**Written problem**
Present every line of text in the records below as a numbered list, omitting any blank lines and leaving out the pictures.

— begin Given data —

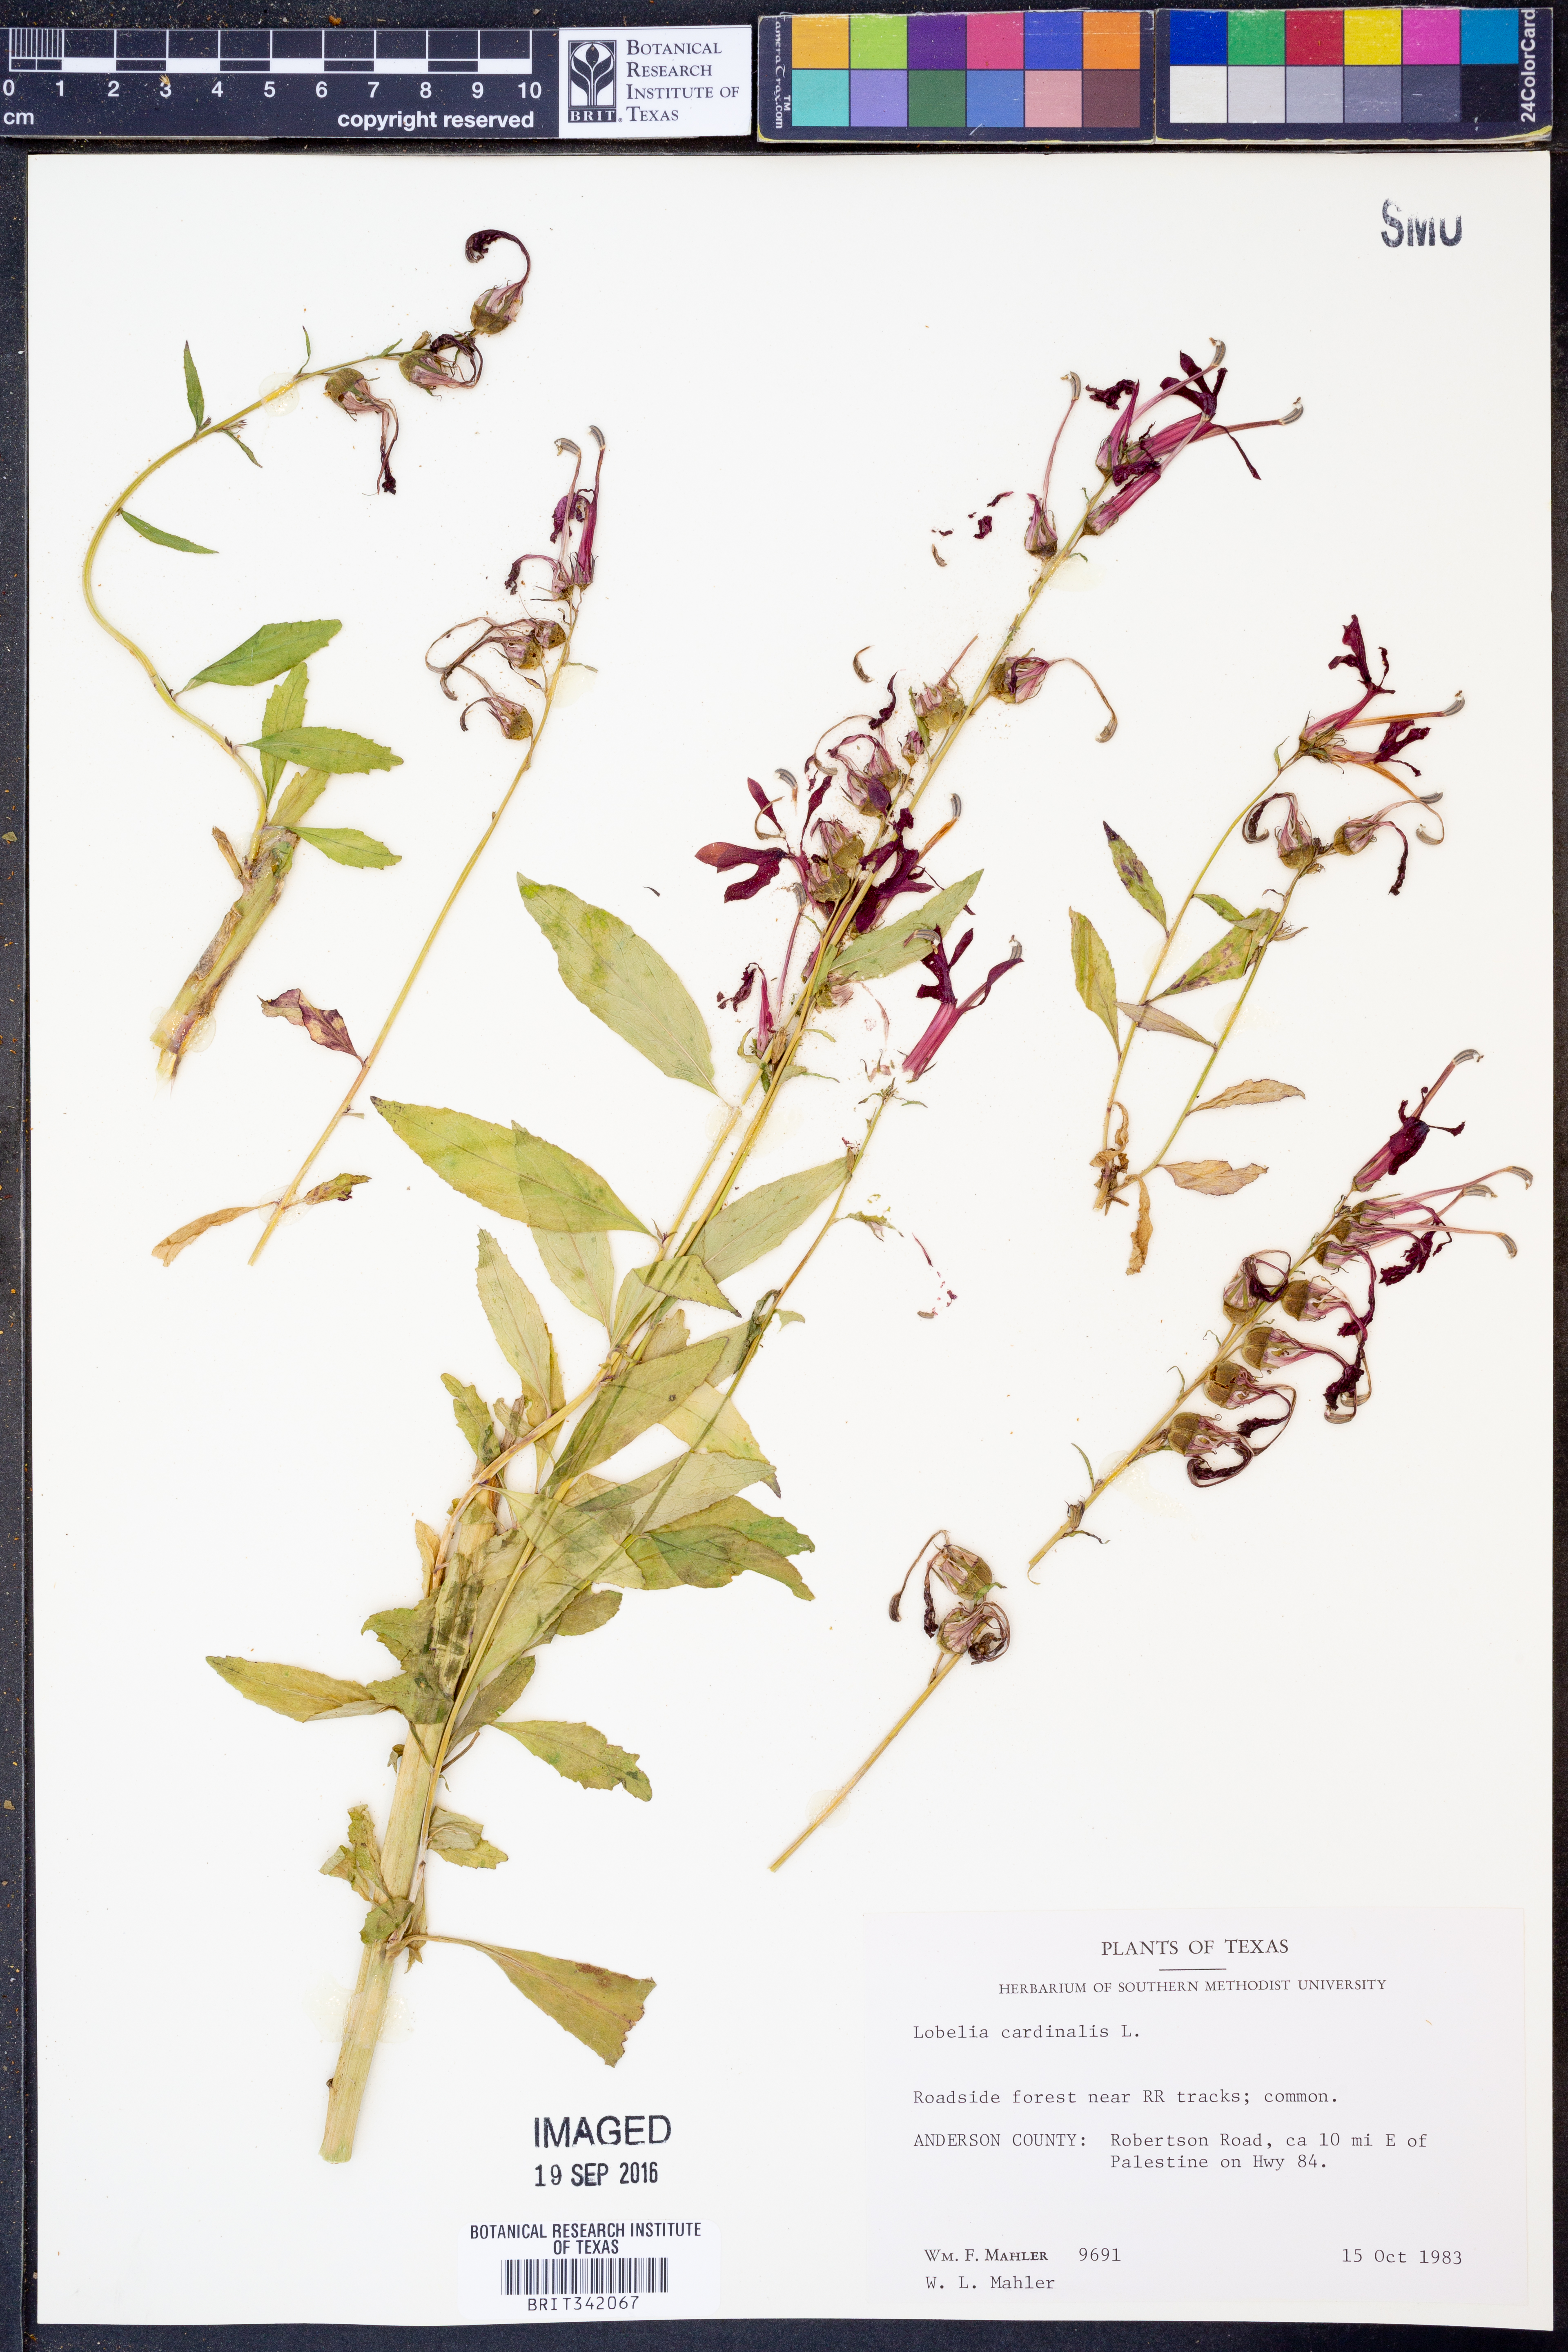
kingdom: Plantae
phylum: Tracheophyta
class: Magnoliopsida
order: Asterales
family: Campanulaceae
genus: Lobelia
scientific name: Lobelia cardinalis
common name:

— end Given data —

**Result**
1. kingdom: Plantae
2. phylum: Tracheophyta
3. class: Magnoliopsida
4. order: Asterales
5. family: Campanulaceae
6. genus: Lobelia
7. scientific name: Lobelia cardinalis
8. common name:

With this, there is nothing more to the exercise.